А у нее теперь с Марком так, как у меня с Иркой: все еще не верит, все еще не понимает, как это вышло, чудовищность, бессмысленность утраты подводит к безумию, к прозрению ТУДА… Она ищет его в жизни, и я для нее была — частица его.
Да, да, — ИЩЕТ его, — может быть, он еще где-то здесь, может быть, его еще можно увидеть, догнать, вернуть, — как же так, вот Ольга Берггольц жива, а Марка нет? Не может быть, тут что-то не так. Мурашка Чумандрина[52], ровесница и подружка Ирки, жива и учится в школе, но ведь и Ирка могла бы жить и учиться, как Мурашка, почему же этого нет?! Непонятно, несправедливо. О, знаю, знаю, все знаю, больше, чем можно сказать…
Она говорила: «Я многих слов ваших не запомнила, я только слушала ваш голос, смотрела на вас, и всё». Ограбленный человек. В 37–38 году она б месяцев сидела в тюрьме, ее там били страшно, сломали даже бедро. Она говорила: «Но знаете, самое ужасное, когда плюют в лицо. Это хуже, чем побои». Зачем ей плевали в лицо?! Разве когда-нибудь она забудет это, сотрет с души, с лица? Сколько у нас ОСКОРБЛЕННЫХ, сколько! Через два месяца после того, как она вышла из тюрьмы, после такой отсидки — умер Марк, который был для нее всем. Нет, бог не бог, а какая-то злобная сила, смеющаяся и издевающаяся над людьми, наверное, есть…
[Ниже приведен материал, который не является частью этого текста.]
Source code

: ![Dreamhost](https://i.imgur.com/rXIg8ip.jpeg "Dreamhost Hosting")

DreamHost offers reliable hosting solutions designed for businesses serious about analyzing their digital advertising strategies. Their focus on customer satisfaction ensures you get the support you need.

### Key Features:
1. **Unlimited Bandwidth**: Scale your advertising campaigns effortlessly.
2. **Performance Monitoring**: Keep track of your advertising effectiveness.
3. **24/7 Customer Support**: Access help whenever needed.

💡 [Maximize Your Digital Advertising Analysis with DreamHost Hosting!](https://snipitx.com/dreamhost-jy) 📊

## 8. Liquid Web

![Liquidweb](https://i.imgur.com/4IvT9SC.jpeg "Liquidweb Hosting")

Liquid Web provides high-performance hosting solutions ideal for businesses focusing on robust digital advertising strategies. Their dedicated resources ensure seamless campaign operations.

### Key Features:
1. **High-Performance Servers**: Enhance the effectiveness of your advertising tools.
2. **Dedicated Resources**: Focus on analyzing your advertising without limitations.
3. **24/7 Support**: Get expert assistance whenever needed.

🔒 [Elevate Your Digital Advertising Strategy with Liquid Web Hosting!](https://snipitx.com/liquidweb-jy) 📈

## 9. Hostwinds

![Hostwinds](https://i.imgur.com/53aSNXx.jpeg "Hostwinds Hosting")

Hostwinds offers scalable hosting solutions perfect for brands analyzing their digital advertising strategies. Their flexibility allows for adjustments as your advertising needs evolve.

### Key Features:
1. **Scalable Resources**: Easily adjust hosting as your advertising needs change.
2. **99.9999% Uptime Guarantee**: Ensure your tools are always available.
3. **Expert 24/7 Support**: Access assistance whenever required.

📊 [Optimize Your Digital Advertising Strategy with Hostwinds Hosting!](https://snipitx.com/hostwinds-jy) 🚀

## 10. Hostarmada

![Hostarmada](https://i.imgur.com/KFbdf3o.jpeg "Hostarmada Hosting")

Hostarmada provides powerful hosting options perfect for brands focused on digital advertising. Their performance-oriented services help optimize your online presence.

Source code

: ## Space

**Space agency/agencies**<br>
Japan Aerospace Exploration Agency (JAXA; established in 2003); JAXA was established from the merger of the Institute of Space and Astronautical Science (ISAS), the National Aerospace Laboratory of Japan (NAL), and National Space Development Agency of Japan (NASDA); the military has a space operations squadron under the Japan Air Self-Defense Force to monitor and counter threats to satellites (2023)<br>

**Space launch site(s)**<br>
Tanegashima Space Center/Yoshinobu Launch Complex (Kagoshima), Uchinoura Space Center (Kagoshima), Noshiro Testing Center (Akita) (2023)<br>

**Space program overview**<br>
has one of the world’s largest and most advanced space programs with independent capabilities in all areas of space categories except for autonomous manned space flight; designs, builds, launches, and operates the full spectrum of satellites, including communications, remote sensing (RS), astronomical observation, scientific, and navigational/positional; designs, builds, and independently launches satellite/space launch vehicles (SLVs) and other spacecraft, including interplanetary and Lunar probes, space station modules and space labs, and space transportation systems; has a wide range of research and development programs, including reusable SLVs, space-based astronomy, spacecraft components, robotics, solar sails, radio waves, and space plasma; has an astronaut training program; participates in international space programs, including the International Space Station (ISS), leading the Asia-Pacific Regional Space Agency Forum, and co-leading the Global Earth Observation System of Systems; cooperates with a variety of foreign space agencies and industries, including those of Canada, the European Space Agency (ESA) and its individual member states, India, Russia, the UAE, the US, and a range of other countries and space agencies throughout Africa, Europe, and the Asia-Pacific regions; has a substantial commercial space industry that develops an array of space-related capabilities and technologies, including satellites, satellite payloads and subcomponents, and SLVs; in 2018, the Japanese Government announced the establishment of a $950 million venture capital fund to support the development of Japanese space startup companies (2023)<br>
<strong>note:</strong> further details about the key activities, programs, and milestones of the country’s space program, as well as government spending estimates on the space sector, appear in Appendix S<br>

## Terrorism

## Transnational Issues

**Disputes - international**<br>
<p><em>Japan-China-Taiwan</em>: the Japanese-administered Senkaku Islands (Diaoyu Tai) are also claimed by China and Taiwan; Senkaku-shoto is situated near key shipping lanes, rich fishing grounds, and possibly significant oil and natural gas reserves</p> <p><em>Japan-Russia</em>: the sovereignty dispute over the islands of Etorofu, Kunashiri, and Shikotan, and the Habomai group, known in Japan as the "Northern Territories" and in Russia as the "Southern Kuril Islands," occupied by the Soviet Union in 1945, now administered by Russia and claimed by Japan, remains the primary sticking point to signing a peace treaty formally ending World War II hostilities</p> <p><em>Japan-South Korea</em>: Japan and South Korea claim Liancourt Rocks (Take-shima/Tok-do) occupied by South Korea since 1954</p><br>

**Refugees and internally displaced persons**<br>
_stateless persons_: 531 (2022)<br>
А что я могла сказать ей? Она спрашивала: «Ну что же делать, с чего начать-то, как жить?» А я отвечала: «Я тоже так всех спрашиваю, я сама не знаю. Живу вот…» И еще умничала чего-то, рассказывала о мелочах, своих дурацких стычках с цензурой… Но что сказать, что дать ограбленному, оскорбленному человеку?
Сам я и беден и мал,
Сам я смертельно устал, —
Чем помогу?![53]
Стоит она у меня перед глазами, — чувствую я за всем этим больше, чем она говорила, — ну что, что вынуть, вырвать из себя — и подарить?! Обманываю я их всех, приходящих ко мне, чем-то, а чем — сама понять не могу. Если ей выговориться надо было, — я слушала. Все мои умные слова — ей ничто. Но успокаиваю себя тем, что по себе знаю: в горе и в смятенье человеку не столько другого, сколько себя, и, м. б., только себя, слушать надо. Другой человек тебя терпеливо выслушает, скажет самое обычное: «Да, да, понимаю», и вот уж кажется тебе, что это самый хороший человек на свете…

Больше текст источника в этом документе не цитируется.